Вероника его слушает. На правом колене ее брюк застыла малиновая пчела – некоторым людям хочется о чем-то вспомнить, Седову хочется о чем-то забыть, но он не помнит, о чем, и не вносит свою лепту в федеральную программу «Дети Севера».
– Это еще ладно, – закурив взятую из ее пачки сигарету, продолжил Седов. – Внимай дальше: неделю назад я был в Алтуфьево. В ночном клубе. Меня там страшно поносило…
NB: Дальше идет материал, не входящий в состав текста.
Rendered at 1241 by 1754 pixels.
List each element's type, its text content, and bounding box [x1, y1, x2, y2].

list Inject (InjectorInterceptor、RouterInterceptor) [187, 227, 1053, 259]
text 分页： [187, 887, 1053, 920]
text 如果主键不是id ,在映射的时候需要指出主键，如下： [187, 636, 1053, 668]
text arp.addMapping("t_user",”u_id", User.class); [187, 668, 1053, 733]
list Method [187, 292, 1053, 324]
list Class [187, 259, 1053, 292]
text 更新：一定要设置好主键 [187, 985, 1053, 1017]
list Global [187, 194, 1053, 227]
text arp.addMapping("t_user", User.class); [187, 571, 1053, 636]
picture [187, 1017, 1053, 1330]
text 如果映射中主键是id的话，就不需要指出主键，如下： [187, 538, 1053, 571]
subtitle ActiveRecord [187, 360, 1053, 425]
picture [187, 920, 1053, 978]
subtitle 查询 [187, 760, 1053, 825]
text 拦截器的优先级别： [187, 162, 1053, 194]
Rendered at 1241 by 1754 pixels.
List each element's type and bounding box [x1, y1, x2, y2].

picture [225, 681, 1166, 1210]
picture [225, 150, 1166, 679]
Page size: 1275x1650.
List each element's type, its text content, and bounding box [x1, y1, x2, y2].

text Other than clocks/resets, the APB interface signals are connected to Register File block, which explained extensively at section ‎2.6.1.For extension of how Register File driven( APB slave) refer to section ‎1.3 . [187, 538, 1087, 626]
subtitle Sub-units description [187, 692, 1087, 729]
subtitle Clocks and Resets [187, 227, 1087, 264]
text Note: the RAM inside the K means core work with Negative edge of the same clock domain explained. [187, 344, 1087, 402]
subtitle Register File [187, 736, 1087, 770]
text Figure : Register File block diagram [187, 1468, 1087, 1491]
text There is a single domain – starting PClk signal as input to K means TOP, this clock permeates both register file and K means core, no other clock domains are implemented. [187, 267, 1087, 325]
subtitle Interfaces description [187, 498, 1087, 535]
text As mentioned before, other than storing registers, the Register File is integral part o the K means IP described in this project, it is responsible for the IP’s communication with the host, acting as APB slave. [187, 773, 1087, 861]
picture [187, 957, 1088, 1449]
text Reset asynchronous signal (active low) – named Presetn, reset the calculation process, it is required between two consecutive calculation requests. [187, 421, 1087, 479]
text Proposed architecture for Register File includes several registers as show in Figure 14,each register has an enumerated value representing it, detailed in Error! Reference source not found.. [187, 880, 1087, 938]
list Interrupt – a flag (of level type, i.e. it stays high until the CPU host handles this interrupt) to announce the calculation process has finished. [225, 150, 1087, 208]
– Не за столом же об этом, – поморщилась Вероника.
– Все равно аппетит из-за этих цуккини ни к черту. Итак, меня поносило и я или сидел в сортире, или ошивался где-то рядом с ним. На меня уже стали обращать внимание: некто молодой и томный в кожаных штанах спросил у меня: «сколько?». Я переспросил: «что сколько?». И он, приближаясь, сказал: «как будто ты не понял… Сколько стоит, чтобы ты у меня отсосал? Или тебе это так необходимо, что ты сам за это платишь?». Я буквально охренел… Когда я прошлой весной услышал на Тверской: «мальчика не желаете?», я и то испытал гораздо меньший шок. – Седов с отвращением смел под стол очередной цуккини. – И как, по-твоему, я поступил около того туалета?
Кошелева не знает. Ее пристрастие к Седову все еще скоропортящийся товар: расчетливый чванливый гном в смирительной рубашке.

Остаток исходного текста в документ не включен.